The Final Rule includes the following changes:

  • The Final Rule requires petroleum refineries, chemical plants, and coal product manufacturing facilities to include a Safer Technology and Alternatives Analysis (STAA) evaluation. STAA is a practice that requires companies to evaluate whether safer technologies and processes can be used at their facilities. The Final Rule also requires (1) petroleum refineries and chemical manufacturing facilities located within one mile of another petroleum refinery or chemical manufacturing facility, (2) refineries with hydrofluoric acid processes, and (3) facilities that had reportable accidents since the facility’s last process hazard analysis was performed to conduct additional technology and design assessments called ISD/IST assessments and document justifications when recommendations from those assessments are not implemented. The facilities subject to the ISD/IST requirements must implement at least one passive measure, equally protective active measure, or procedural control after performing a STAA evaluation if the methods are “practicable.”
  • The Final Rule requires that facilities address the risks of natural hazards, including extreme weather events and the impacts of climate change, and power loss when conducing hazard reviews and analyses for risk management plans. EPA also noted that facility siting evaluations should properly account for hazards resulting from the location of processes, equipment, building, and proximate facilities, and their effects on the surrounding community. These three considerations — natural hazards, power loss, and siting hazards — would require a justification when facilities diverge from recommendations in their risk management plans.
  • The Final Rule requires third-party compliance audits and root cause analysis incident investigation for facilities that have had a prior accident.
  • The Final Rule implements increased emergency response planning requirements by requiring chemical release information to be timely shared with local responders. While the rule does not designate a specific time for sharing the information, EPA expects “owners and operators to provide initial information about their release to local responders as soon as possible, and to provide more accurate data or correct erroneous data that had been previously relayed when new information is available.” The Final Rule also includes implementation of a community notification system to warn of impending releases.
  • The Final Rule contains increased employee participation and training requirements. In particular, the rule will require employers to consult with employees when making decisions on implementing recommendations from process hazard analyses, compliance audits, and incident investigations; provide employees the opportunity to stop work under certain circumstances; and provide opportunities for employees to report RMP non-compliance to EPA and other relevant authorities.
  • The Final Rule requires RMP facilities to provide information about chemical hazards to people living or working within six miles of the facility upon request in at least the two most common languages of the community. 

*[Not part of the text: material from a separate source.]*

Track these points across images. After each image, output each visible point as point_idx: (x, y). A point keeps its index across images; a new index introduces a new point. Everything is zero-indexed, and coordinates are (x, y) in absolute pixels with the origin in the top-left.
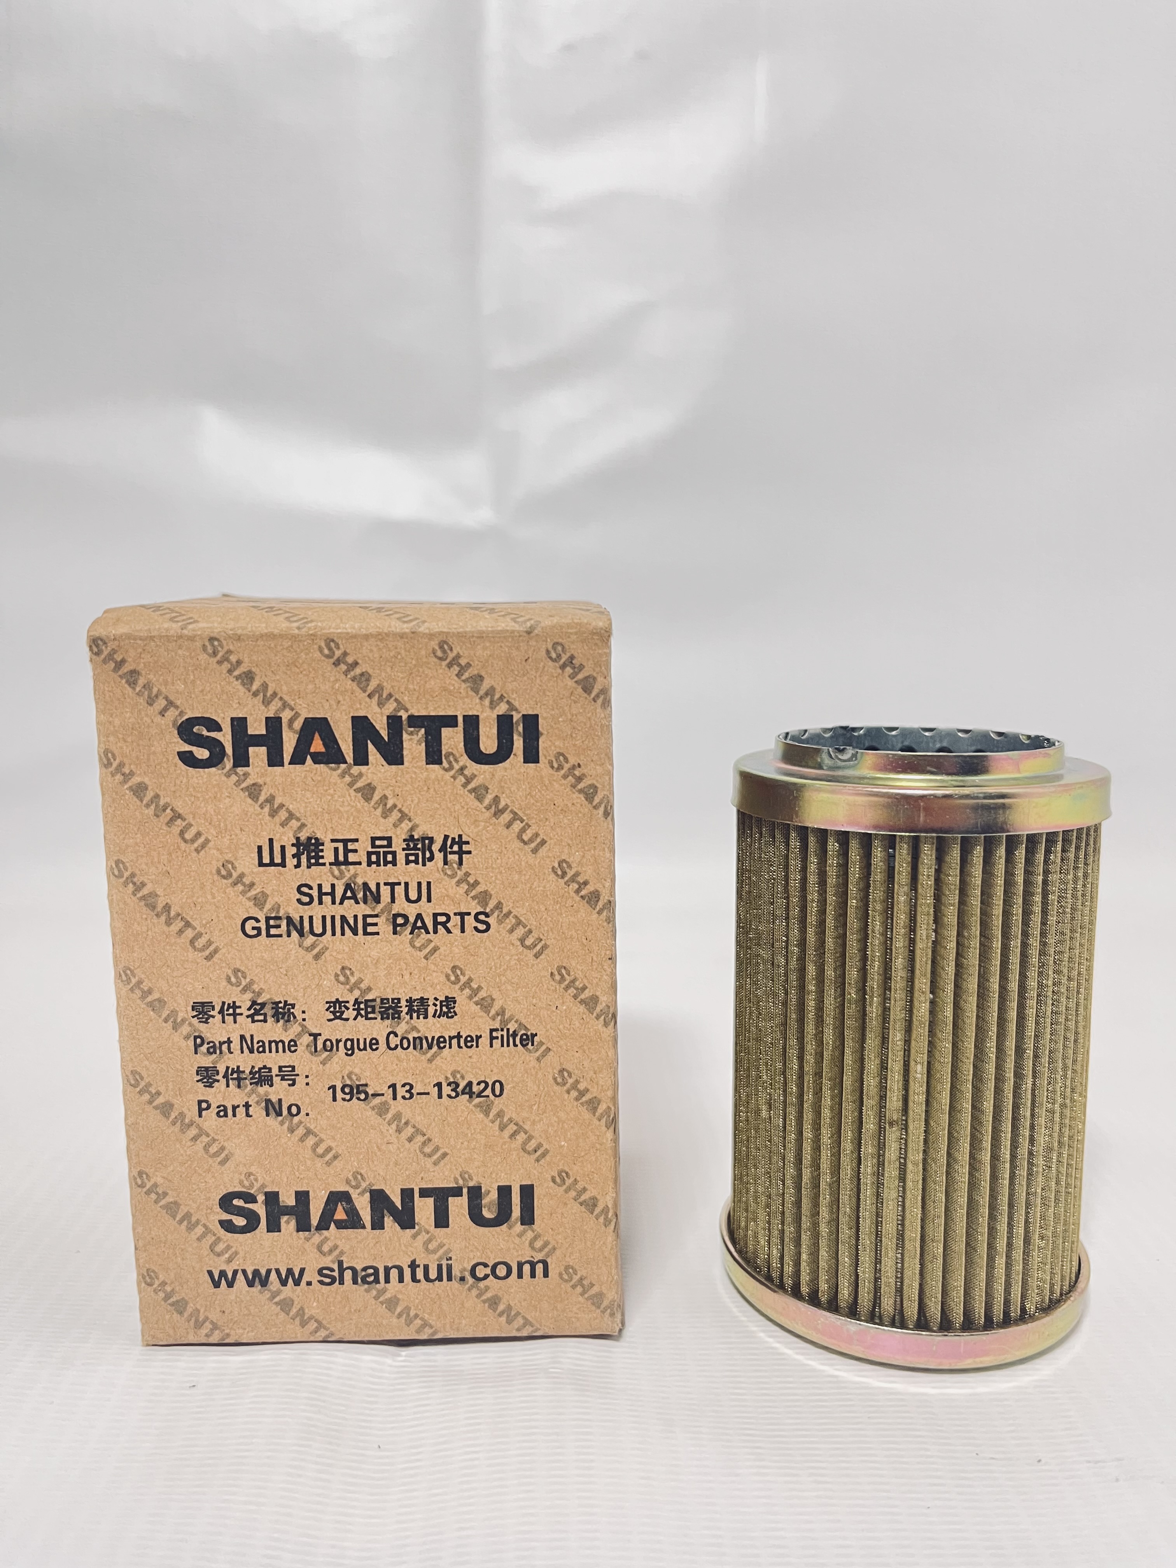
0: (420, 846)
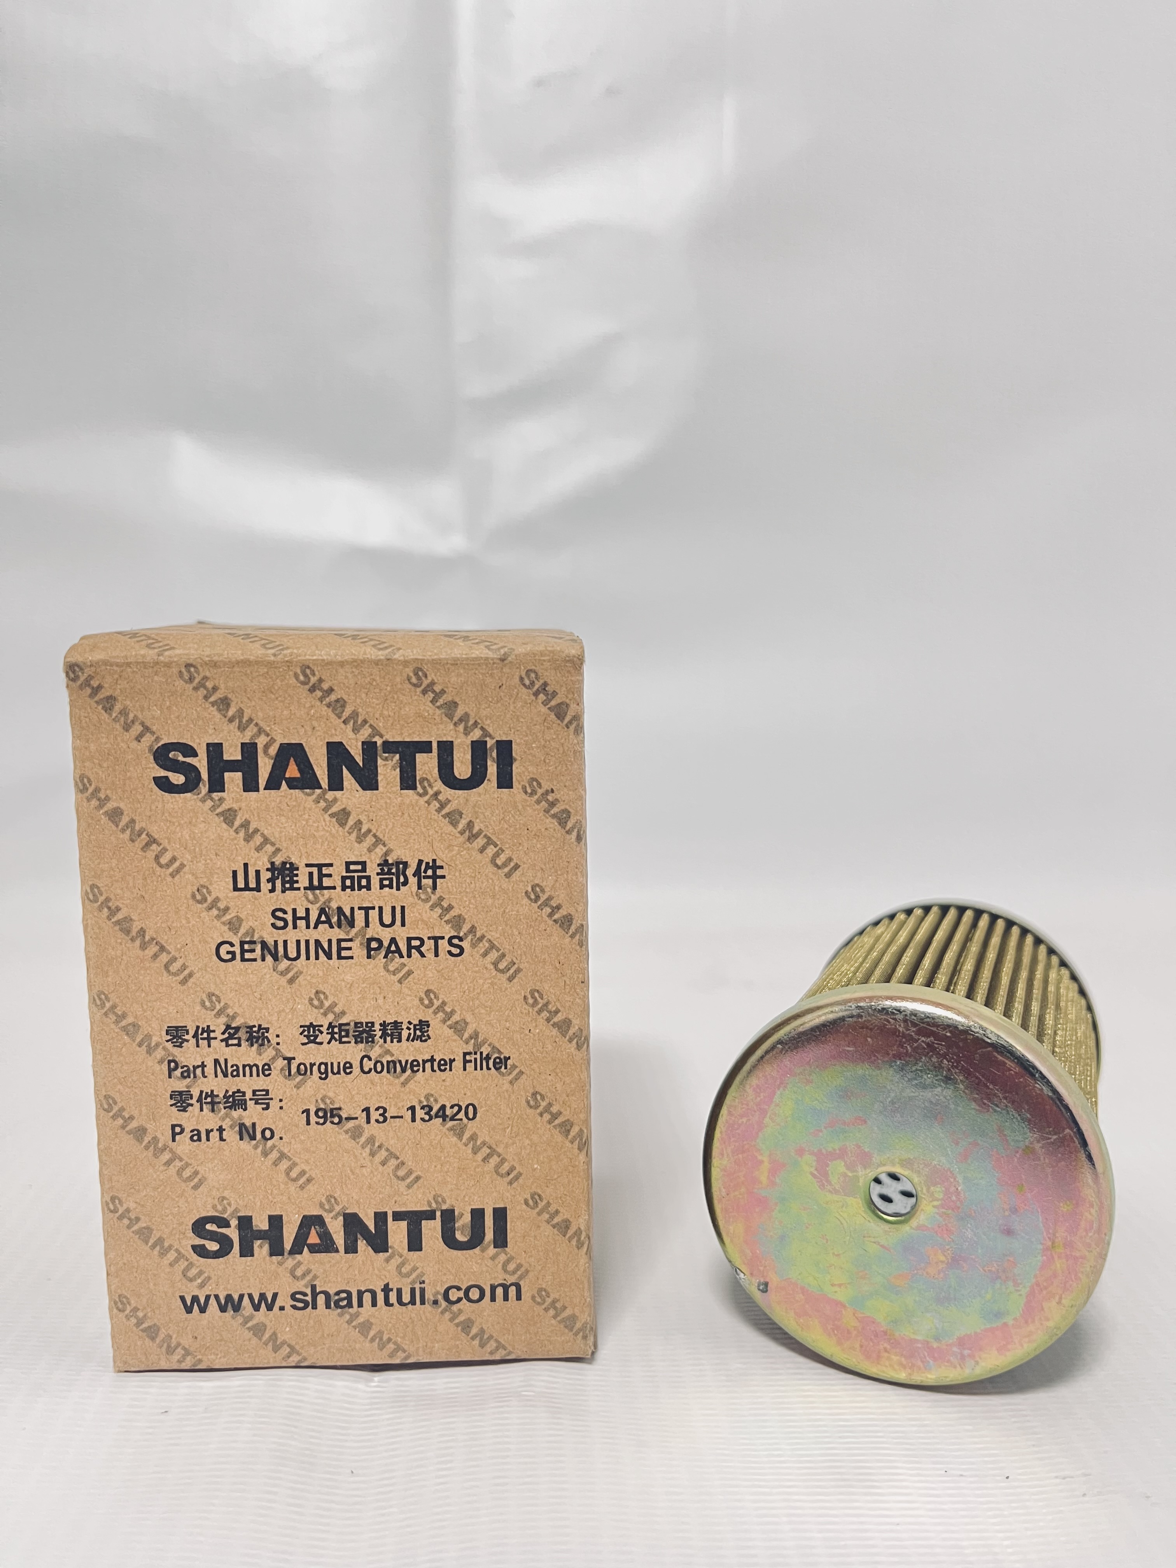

Impact on Regulated Entities

The Final Rule gives regulated entities three years to comply with most of the new requirements, including the new STAA, root cause analysis, third-party compliance audit, employee participation, emergency response, and information availability provisions. However, regulated sources have an additional year (i.e., four years) to update and resubmit risk management plans. The Final Rule also gives regulated sources varying deadlines to comply with the revised emergency response field exercise frequency provision, depending on the date of the entity’s most recent field exercise.

While the Final Rule is expected to be challenged, industrial facilities using or storing substances covered by the RMP rule should review their plans for compliance with these updated requirements.

Members of the firm’s Environmental team regularly monitor federal and state administrative activity with broad implications to the regulated community and advise clients on understanding the implications of new regulations.


[1] See Section 112(r) of the Clean Air Act and 40 C.F.R. Part 68.